For students, it means that your civic experiences are also important professional experiences. The trick is learning how to translate them into resume bullet points. Below are a few ideas of how you can do just that.
- Be concrete when describing your experiences. Include hours worked, students served, dollars raised, projects overseen, etc. This is a good way to show future employers that you are goal-oriented and get results.
- Think about how your experiences draw on marketable skills. Did you organize a political campaign to ban the use of plastic bags in your town? This required project management, political knowhow, negotiation and communication skills. Did you plan and run a day of service for your university? This demonstrates logistical and event planning skills. Did you tutor elementary school children?
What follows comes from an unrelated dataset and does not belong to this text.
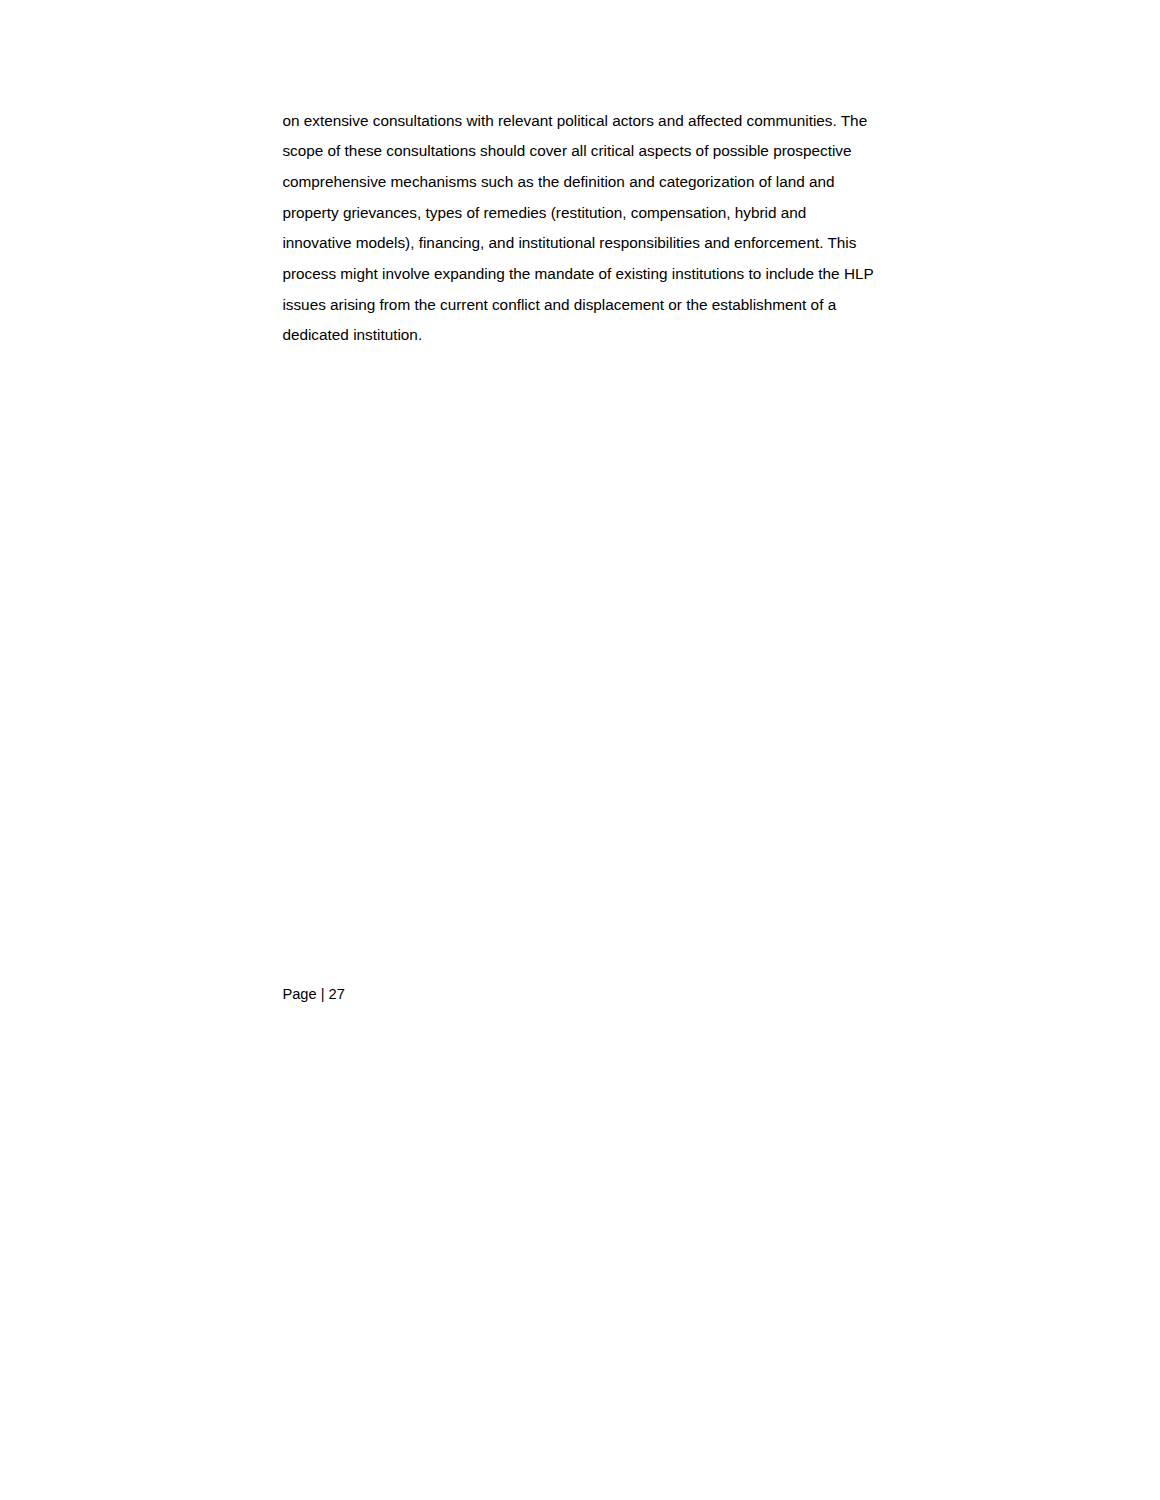on extensive consultations with relevant political actors and affected communities. The scope of these consultations should cover all critical aspects of possible prospective comprehensive mechanisms such as the definition and categorization of land and property grievances, types of remedies (restitution, compensation, hybrid and innovative models), financing, and institutional responsibilities and enforcement. This process might involve expanding the mandate of existing institutions to include the HLP issues arising from the current conflict and displacement or the establishment of a dedicated institution.
Page | 27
This shows leadership and teaching skills. Did you help your university incorporate social media tools into it civic engagement? This shows that you have Web 2.0 savvy that many organizations are looking for. Think strategically about how your experiences have prepared you for the professional world and find ways to tell this part of your story.
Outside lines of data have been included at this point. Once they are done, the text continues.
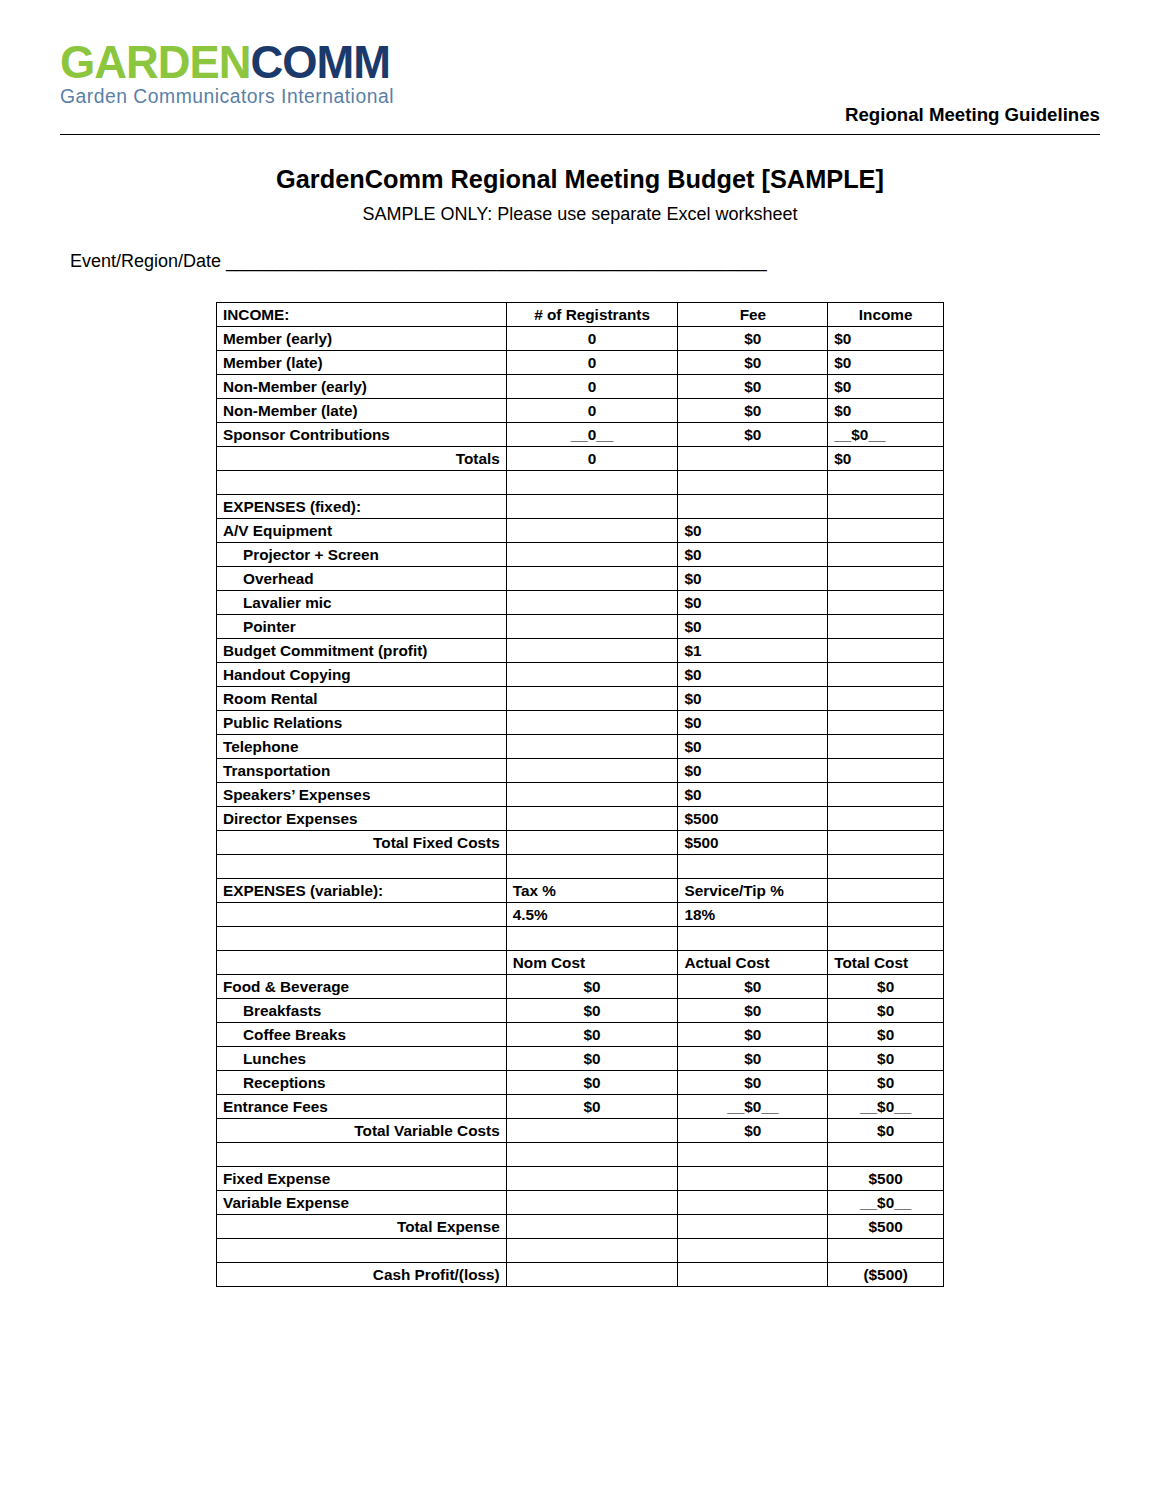GARDEN COMM
Garden Communicators International
Regional Meeting Guidelines
GardenComm Regional Meeting Budget [SAMPLE]
SAMPLE ONLY: Please use separate Excel worksheet
Event/Region/Date ______________________________________________________
| INCOME: | # of Registrants | Fee | Income |
| Member (early) | 0 | $0 | $0 |
| Member (late) | 0 | $0 | $0 |
| Non-Member (early) | 0 | $0 | $0 |
| Non-Member (late) | 0 | $0 | $0 |
| Sponsor Contributions | __0__ | $0 | __$0__ |
| Totals | 0 | | $0 |
| EXPENSES (fixed): | | | |
| A/V Equipment | | $0 | |
| Projector + Screen | | $0 | |
| Overhead | | $0 | |
| Lavalier mic | | $0 | |
| Pointer | | $0 | |
| Budget Commitment (profit) | | $1 | |
| Handout Copying | | $0 | |
| Room Rental | | $0 | |
| Public Relations | | $0 | |
| Telephone | | $0 | |
| Transportation | | $0 | |
| Speakers’ Expenses | | $0 | |
| Director Expenses | | $500 | |
| Total Fixed Costs | | $500 | |
| EXPENSES (variable): | Tax % | Service/Tip % | |
| | 4.5% | 18% | |
| | Nom Cost | Actual Cost | Total Cost |
| Food & Beverage | $0 | $0 | $0 |
| Breakfasts | $0 | $0 | $0 |
| Coffee Breaks | $0 | $0 | $0 |
| Lunches | $0 | $0 | $0 |
| Receptions | $0 | $0 | $0 |
| Entrance Fees | $0 | __$0__ | __$0__ |
| Total Variable Costs | | $0 | $0 |
| Fixed Expense | | | $500 |
| Variable Expense | | | __$0__ |
| Total Expense | | | $500 |
| Cash Profit/(loss) | | | ($500) |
- While it’s nice to show that you have heart by listing your service experiences on your resume, it’s also important to demonstrate your ability to make commitments, follow through on deadlines, and work well with others. Many civic experiences require all of these abilities. Find ways to demonstrate these skills in your resume and during your job interview.
Faculty and administrators
For faculty and administrators, the harsh demands being placed on graduating students also requires something of you.
- First and foremost, don’t fall for the false dichotomy between civic v. professional experiences. Students need opportunities to develop themselves for their future both as citizens and employees. Civic engagement experiences provide an avenue for both goals to be achieved. Many students are unemployed or underemployed. Work in the community and political realms are often students’ only opportunities to develop important professional and civic skills. These experiences are proven to develop student efficacy and agency that will in turn help them promote themselves when it comes to looking and interviewing for jobs.
- When you work to engage students, help them locate their own self-interest in the engagement. Yes, it’s a nice thing to do. Yes, it’s even the right thing to do. But it also might help them get a job. Cheer them as they face a daunting job market and enormous loads of student debt.
- Finally, and most importantly, these civic experiences will stick with them and improve our democracy and economy. This view of the student experience is somewhat less daunting and more hopeful than the one painted by abysmal employment rates. We must protect and increase civic experiences of students to strengthen our economic and democratic futures.
I salute the faculty and teachers who have helped get students to graduation day. Without your mentorship, guidance and encouragement, many would not be walking across that stage. And I wholeheartedly tip my hat to this year’s graduating class. I know how hard you’ve worked and how hard you will continue to work to secure happiness and financial stability. Be strategic about telling your story. Celebrate your success and make big plans for your professional and civic life. The future of our economy and democracy rests in your hands.